_Work required_:
Please restate each line of the data below exactly. Omit all images.

_Data provided_:
□ □ □ □

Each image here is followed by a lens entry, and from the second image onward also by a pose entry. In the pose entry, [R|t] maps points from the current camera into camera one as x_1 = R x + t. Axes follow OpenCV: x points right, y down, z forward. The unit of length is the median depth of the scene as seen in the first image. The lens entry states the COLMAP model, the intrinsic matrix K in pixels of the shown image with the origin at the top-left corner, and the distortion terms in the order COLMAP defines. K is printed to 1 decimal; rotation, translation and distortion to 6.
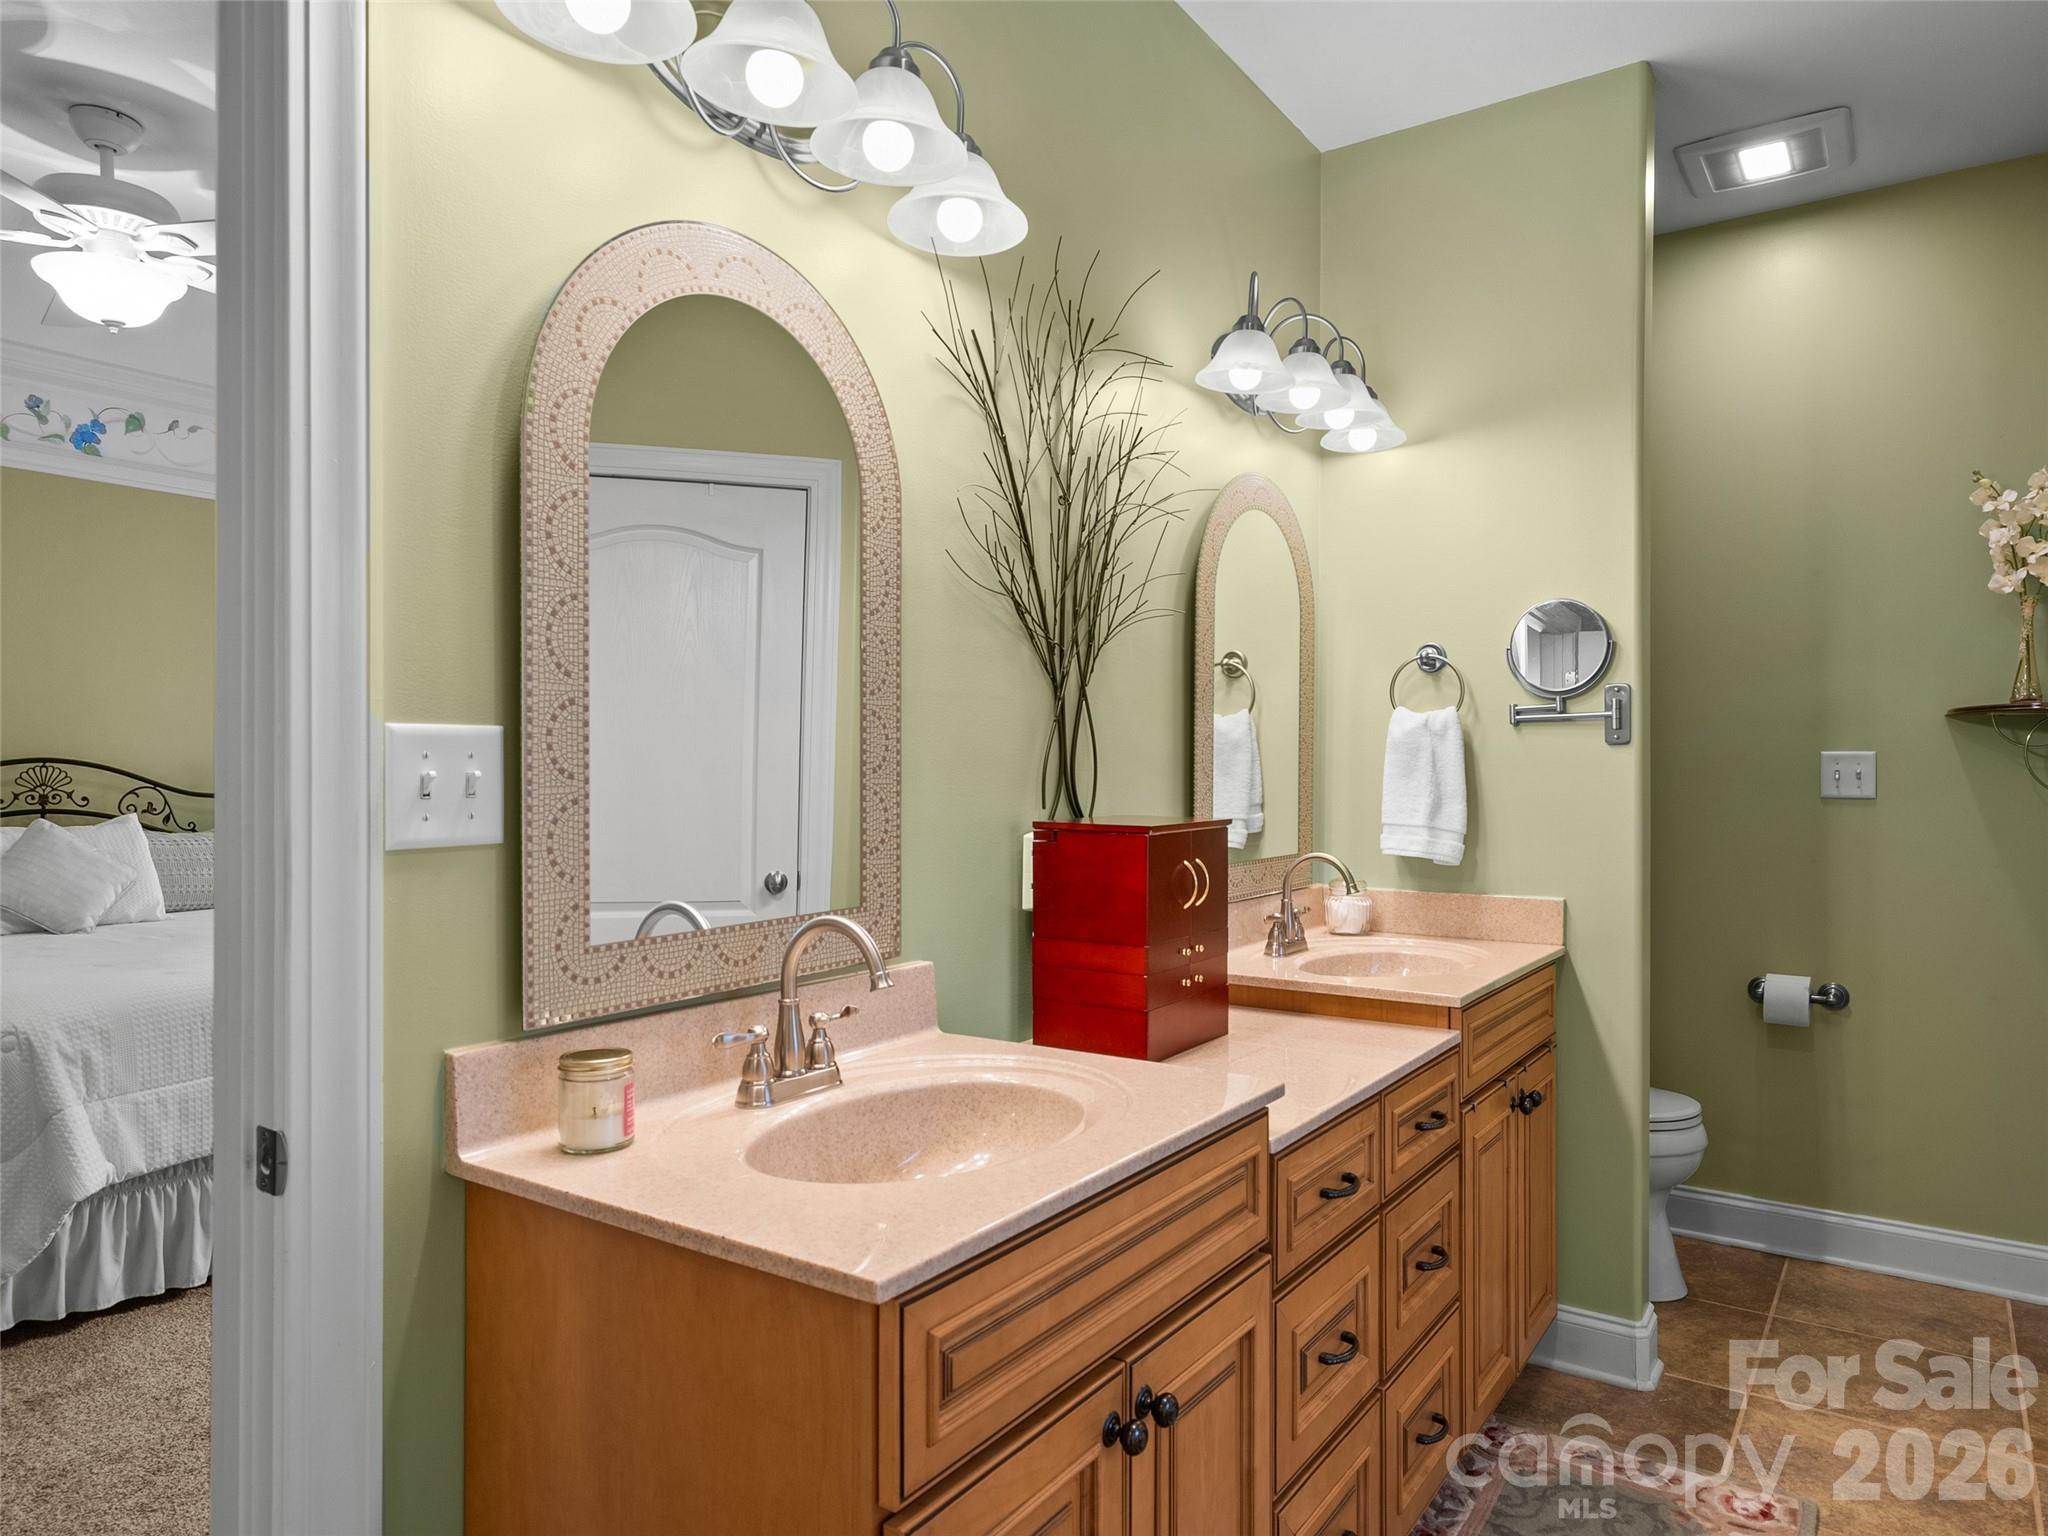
lens RADIAL K [[1291.6, 0, 1016.0], [0, 1291.6, 770.7], [0, 0, 1]] dist [0.003341, -0.000139]
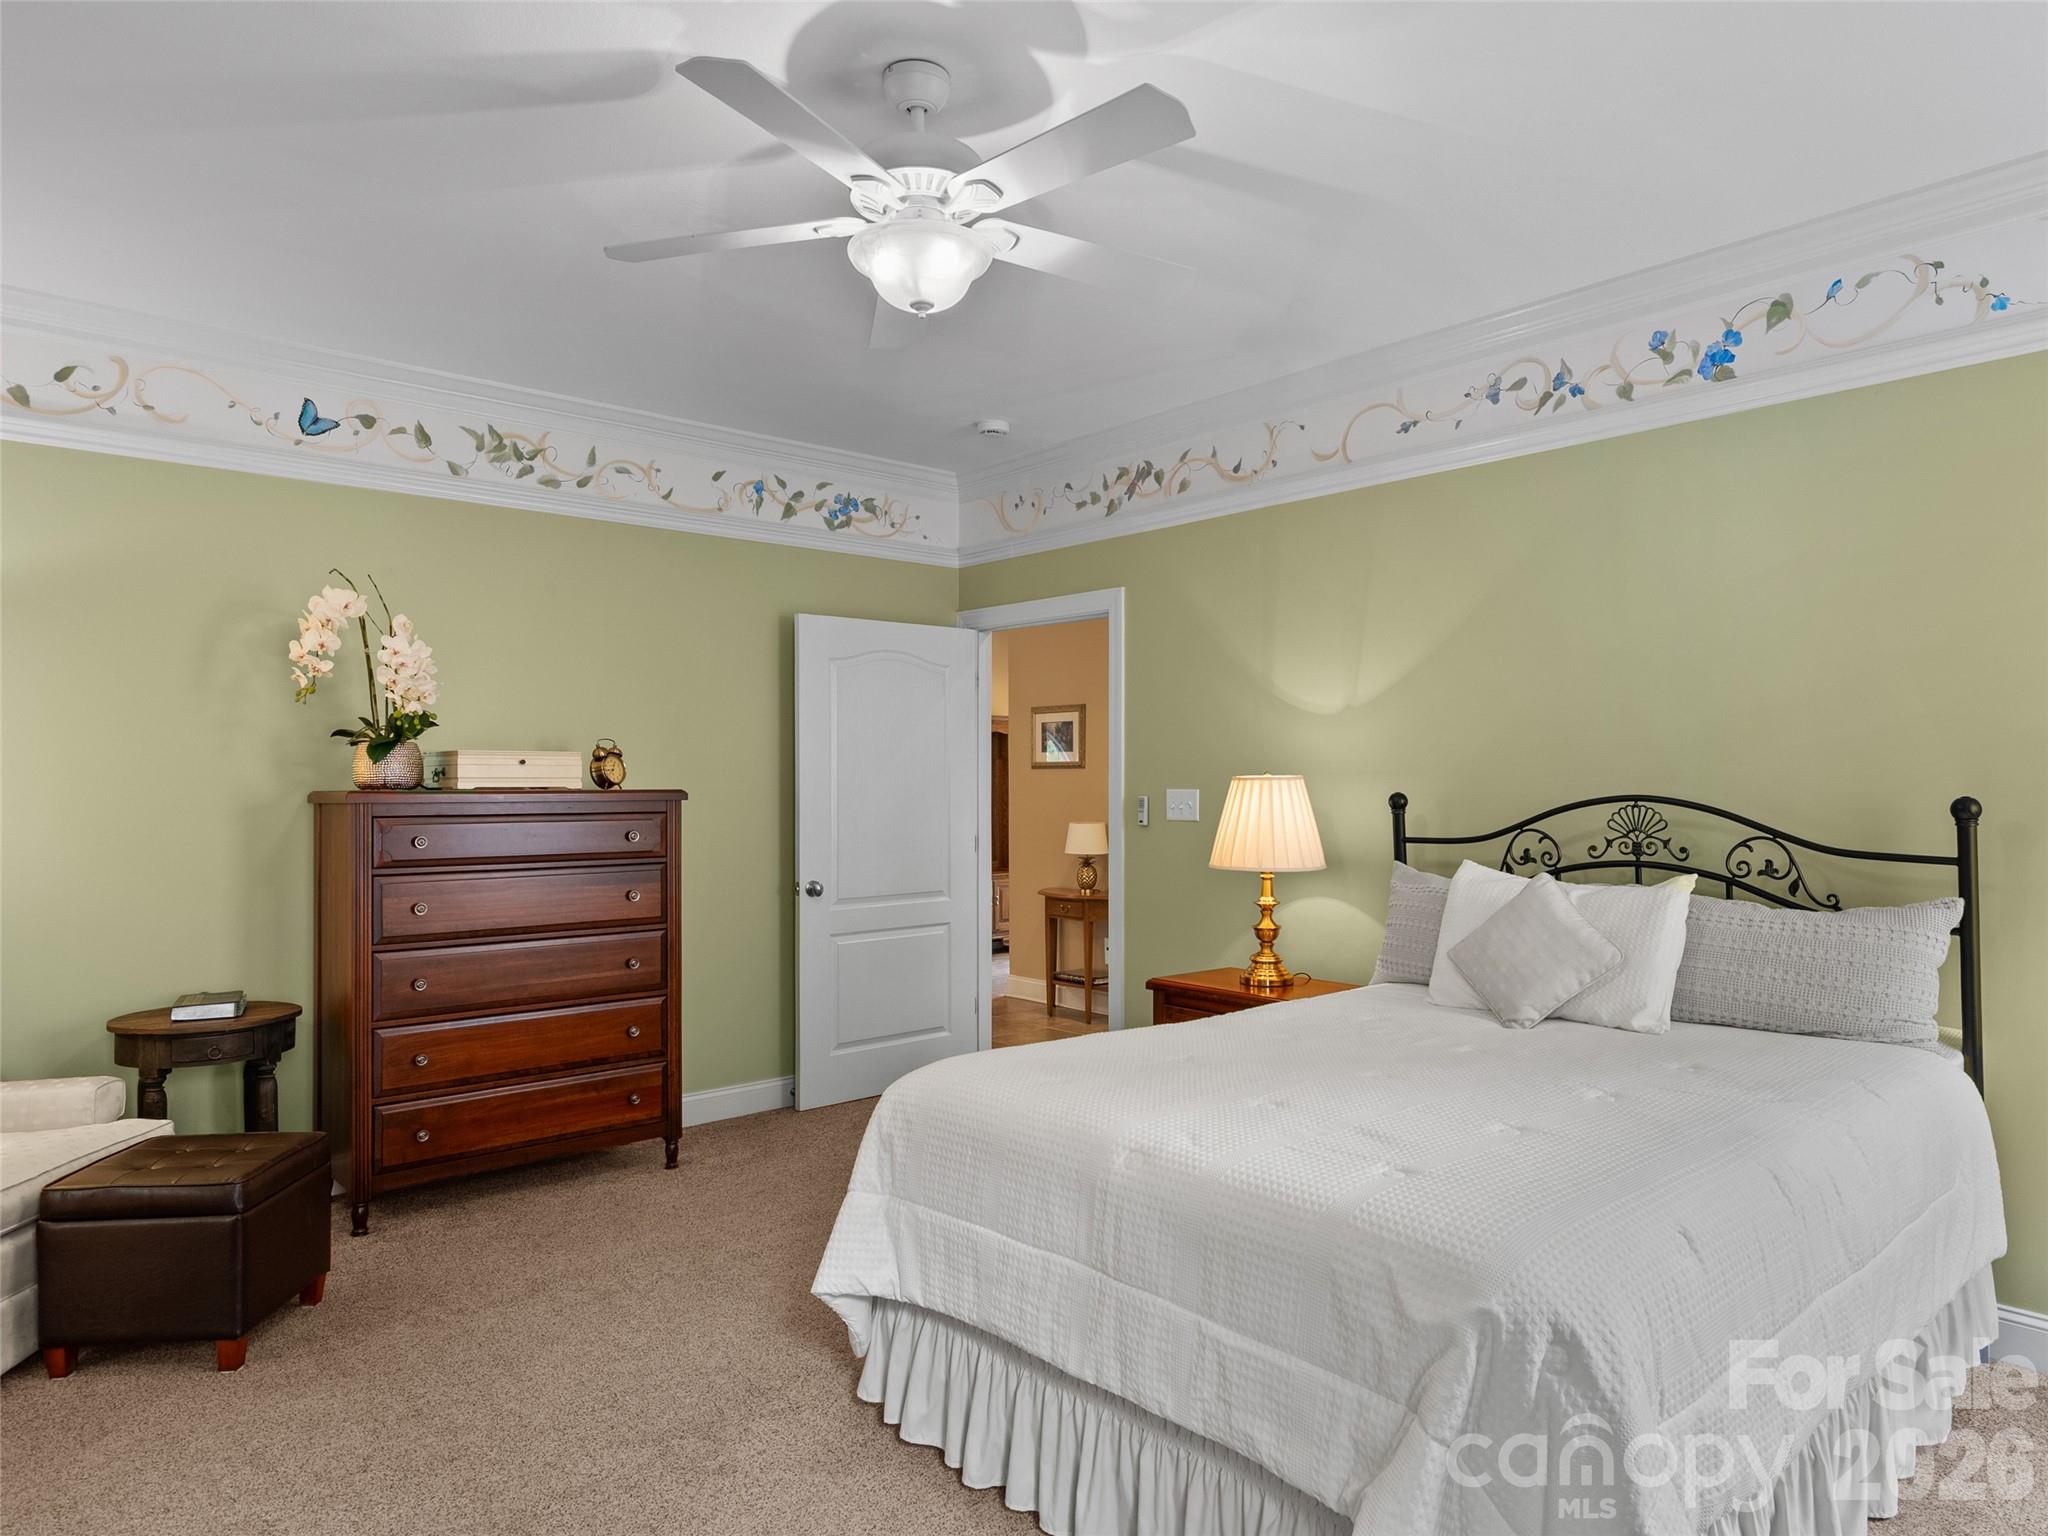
lens RADIAL K [[1291.6, 0, 1093.1], [0, 1291.6, 786.4], [0, 0, 1]] dist [0.003341, -0.000139]
pose [[-0.206511, 0.005136, -0.978431, 0.076644], [-0.000971, 0.999985, 0.005454, -0.018717], [0.978444, 0.002077, -0.206503, 0.818087]]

□ □ □ □

_Exercise output_:
Each image here is followed by a lens entry, and from the second image onward also by a pose entry. In the pose entry, [R|t] maps points from the current camera into camera one as x_1 = R x + t. Axes follow OpenCV: x points right, y down, z forward. The unit of length is the median depth of the scene as seen in the first image. The lens entry states the COLMAP model, the intrinsic matrix K in pixels of the shown image with the origin at the top-left corner, and the distortion terms in the order COLMAP defines. K is printed to 1 decimal; rotation, translation and distortion to 6.
lens RADIAL K [[1291.6, 0, 1016.0], [0, 1291.6, 770.7], [0, 0, 1]] dist [0.003341, -0.000139]
lens RADIAL K [[1291.6, 0, 1093.1], [0, 1291.6, 786.4], [0, 0, 1]] dist [0.003341, -0.000139]
pose [[-0.206511, 0.005136, -0.978431, 0.076644], [-0.000971, 0.999985, 0.005454, -0.018717], [0.978444, 0.002077, -0.206503, 0.818087]]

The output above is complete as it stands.